Votes are stored in the IEBC database in the voting system, and the user only needs to sign them. That is, each registered voter’s information is recorded, and they visit the polling station only on election day to sign their preferred candidates. Bitcoins are stored in a ledger on the bitcoin network, and you only use your private keys to sign for the transfer of your bitcoins to a specific public address.

To win the Kenyan presidential election, one must receive 50% of the vote plus one. This means that if someone wanted to steal an election, they would have to tamper with data from 50% of polling places plus one. This will require a significant investment in terms of resources, but will ensure the security of the voting system.

If one or more people wanted to hack the Bitcoin network, they would need to control 50% of the nodes plus one. This will require a huge pool of resources, solidifying Bitcoin as the most secure cash network in the world.

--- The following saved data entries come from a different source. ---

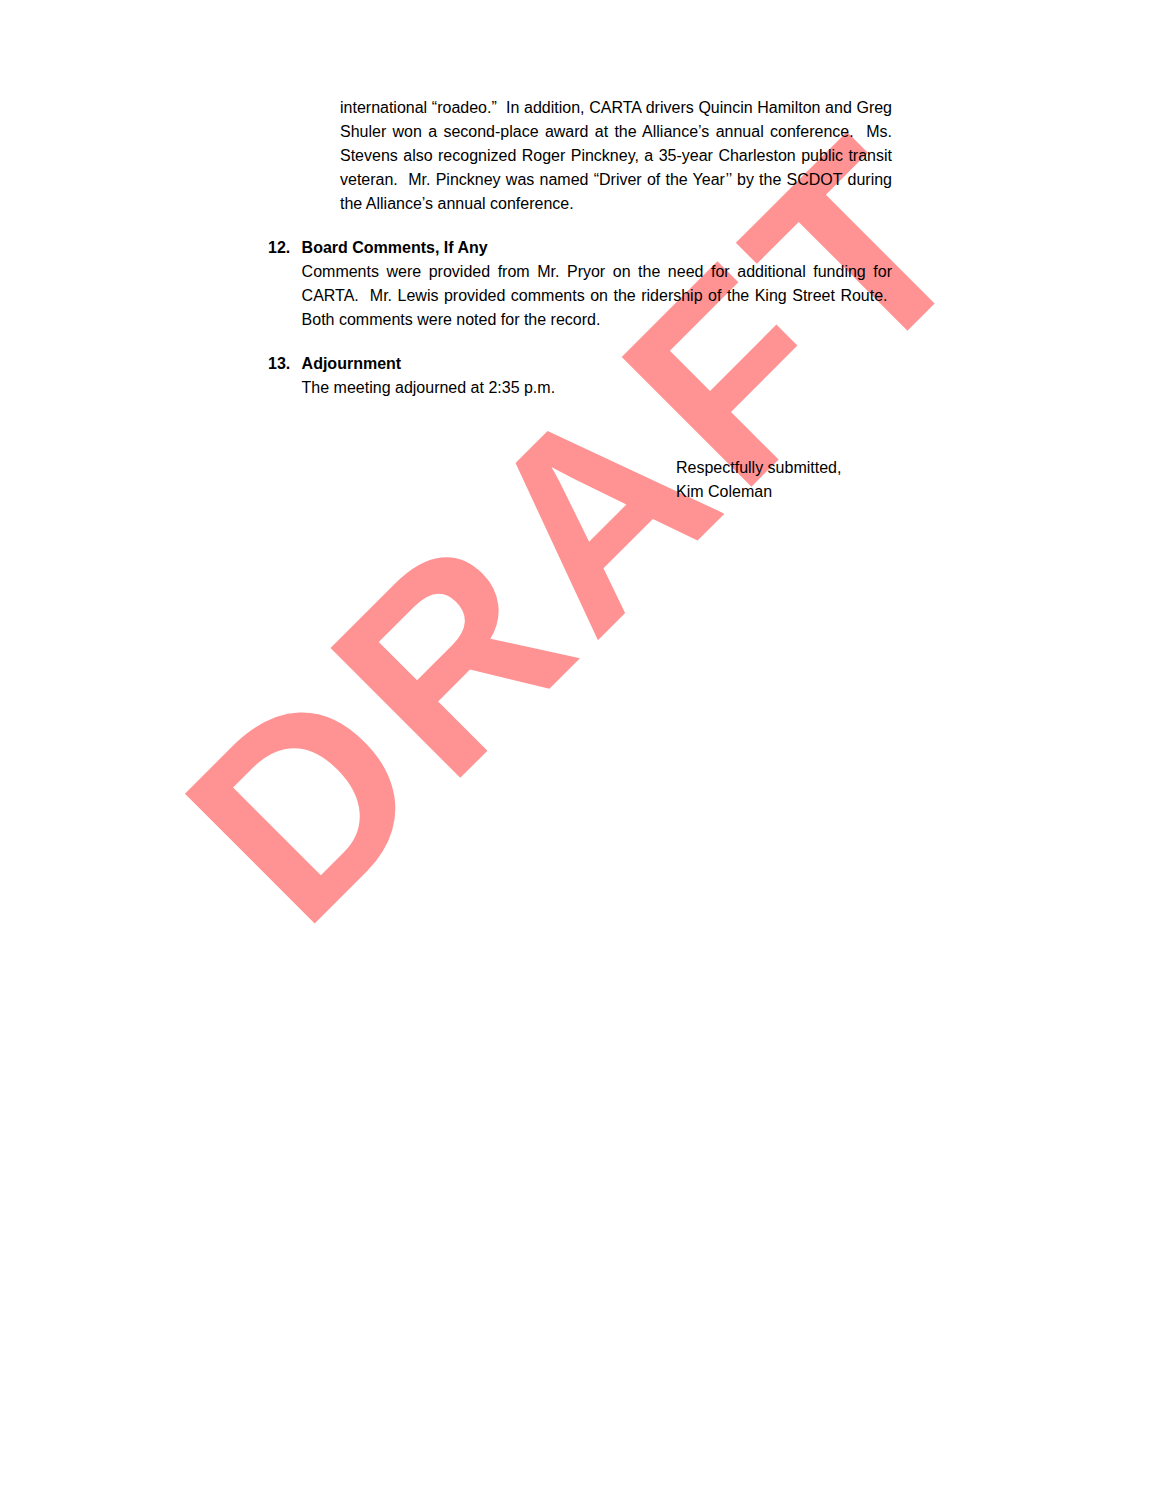DRAFT
international “roadeo.” In addition, CARTA drivers Quincin Hamilton and Greg Shuler won a second-place award at the Alliance’s annual conference. Ms. Stevens also recognized Roger Pinckney, a 35-year Charleston public transit veteran. Mr. Pinckney was named “Driver of the Year’’ by the SCDOT during the Alliance’s annual conference.
12. Board Comments, If Any
Comments were provided from Mr. Pryor on the need for additional funding for CARTA. Mr. Lewis provided comments on the ridership of the King Street Route. Both comments were noted for the record.
13. Adjournment
The meeting adjourned at 2:35 p.m.
Respectfully submitted,
Kim Coleman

If one region stops working or the voting process goes down, the other regions will still vote smoothly, and the missing data will be appended once the throttling is addressed. In Bitcoin, if some miners or users are offline, their coins are still on the chain and their transactions are appended to the blockchain as soon as they are online.

IEBC designed the system to reduce trust and allow voters to verify all records, while Bitcoin’s infrastructure is designed to eliminate trust and allow users to verify. In Bitcoin, collective nodes are the only point of failure, just as mass polling stations are the only point of failure in the IEBC voting system.

On the Bitcoin network, once a transaction is signed, it is final and verifiable and cannot be modified or reversed. Likewise, once the votes cast have been recorded and signed, they are final and verifiable (you can go and count the contents of the ballot box), and cannot be modified.

The difference between the two is that senior IEBC officials can change voter registration and voter transfer details. There is not a single Bitcoin administrator who can transfer Bitcoin or alter transactions.

Furthermore, biometric devices at polling stations have the full record but can only allow registered voters for that specific location. In Bitcoin, a transaction can be signed by any node on the network. Perhaps this is an IEBC feature designed to ensure that a person does not vote where they do not live.

Voting records are not kept in the voter registration book. The KIEMS device stores the ledger and scans the signed ballot forms while the votes remain in their ballot boxes. On the other hand, Bitcoin ledger stores both addresses and Bitcoins.

While it is debatable whether the system designer was directly inspired by the Bitcoin network, similar features are compelling to conclude that it was inspired by the Bitcoin blockchain. If you want a foolproof system with not a single point of failure, where else would you look?

Disclosure: I own Bitcoin and other cryptocurrencies.